Morrissey, “How Soon Is Now” (live at Festival Viña del Mar), in https://www.youtube.com/watch?v=5z6aACs1MKQ
Entre a página quinze e a página dezoito estavam duas páginas em branco. No prefácio estava a explicação: o leitor tinha liberdade para escrever o que lhe apetecesse nas páginas em branco. Desse seguimento ao enredo antecedente, ou não. Se desse continuidade ao enredo, podia confirmar, três páginas depois, se o enredo escolhido pelo autor coincidia, e em quanto, com a sua hipótese; podia intuir em que fração conseguia meter-se na cabeça do autor. Se não quisesse perfilhar o fio condutor da história, o autor dedicava-lhe umas palavras no posfácio: agradecia que digitalizasse essas páginas e as enviasse para o seu email pessoal.
Segundo o contrato com a editora, ao fim de seis meses o autor e a editora fariam o apuramento dos itinerários dos leitores. Quase dois terços dos leitores que responderam ao desafio não deram seguimento ao fio condutor que a história havia seguido até à página quinze. O autor não o disse a ninguém, mas saboreou o momento como uma conquista pessoal: era sinal que a história não era previsível; tinha congeminado um enredo original.
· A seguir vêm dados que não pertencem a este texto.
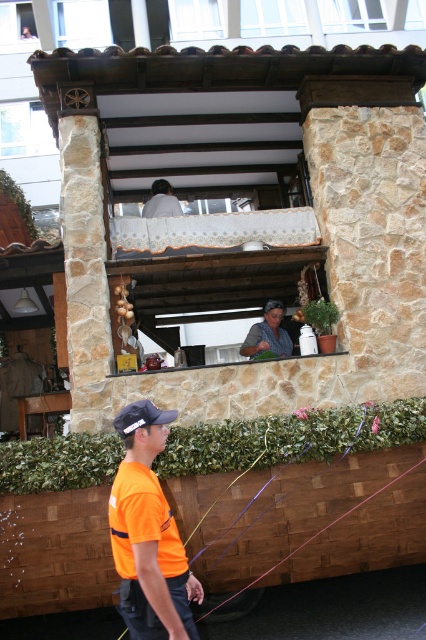
You are standing at the entrance of the wooden food stall and want to find the orange fabric shirt at lower left. According to the coordinates provided, where should you look relative to the stall?

The orange fabric shirt at lower left is located at point 0.834 on the x axis and 0.350 on the y axis, so you should look towards the right side and slightly below the center of the stall.

You are a customer at the food stall and want to know which of the two staff members is closer to the entrance. The entrance is located at the lower left corner of the stall. The staff members are wearing the orange fabric shirt at lower left and the matte gray shirt at center. Based on their positions, which staff member is closer to the entrance?

The orange fabric shirt at lower left is closer to the entrance since it is positioned at the lower left corner of the stall, which is where the entrance is located.

You are a photographer trying to capture both the orange fabric shirt at lower left and the matte gray shirt at center in a single shot. Given that your camera can only focus on one subject at a time, which shirt should you focus on to ensure the taller one is in focus?

The orange fabric shirt at lower left is taller than the matte gray shirt at center, so you should focus on the orange fabric shirt at lower left to ensure the taller one is in focus.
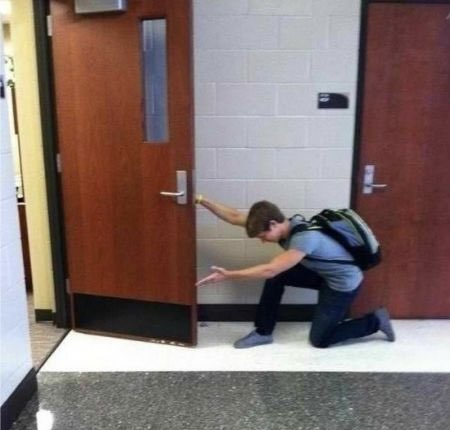
Identify the location of door window. The height and width of the screenshot is (430, 450). (159, 60), (159, 360).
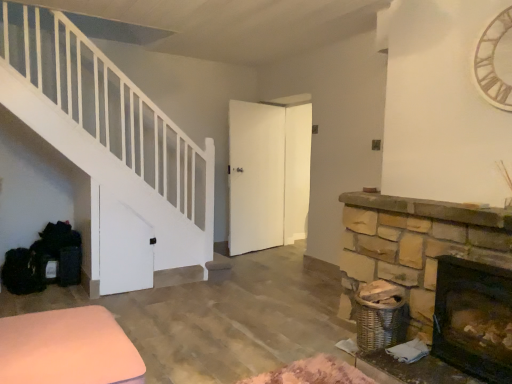
Question: From the image's perspective, is pink fabric ottoman at lower left below wooden clock at upper right?

Choices:
 (A) yes
 (B) no

Answer: (A)

Question: Is pink fabric ottoman at lower left completely or partially outside of wooden clock at upper right?

Choices:
 (A) no
 (B) yes

Answer: (B)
Mas não era isso que interessava ao autor e à editora. Queriam perceber os vários itinerários seguidos pelos leitores que não se acanharam perante as duas páginas em branco e corresponderam ao repto. Nas curtas duas páginas deixadas ao critério dos leitores, as história multiplicaram-se. Quando tinham contacto com as páginas anteriores, o contacto era marginal. Os autores que partiram desde a posição de leitores deslaçaram as portas da criatividade e construíram uma miríade de histórias, multiplicando as possibilidades – desde as que tinham alguma ligação com as páginas precedentes, até às que arremeteram por caminhos originais e imprevisíveis, como se, nestes casos, os autores que partiram desde a posição de leitores quisessem afirmar a sua autonomia perante o autor.
A versão preferida foi esta:
“Fiquei surpreendido com as duas páginas em branco a partir da página 15. Só quando acabei de ler o livro e encontrei o posfácio é que percebi a charada. Se não fosse assim, estava convencido que tinha sido uma gralha da tipografia – uma gralha parecida com a que me impediu de ler o prefácio, pois as duas páginas que o contêm estavam coladas uma à outra.”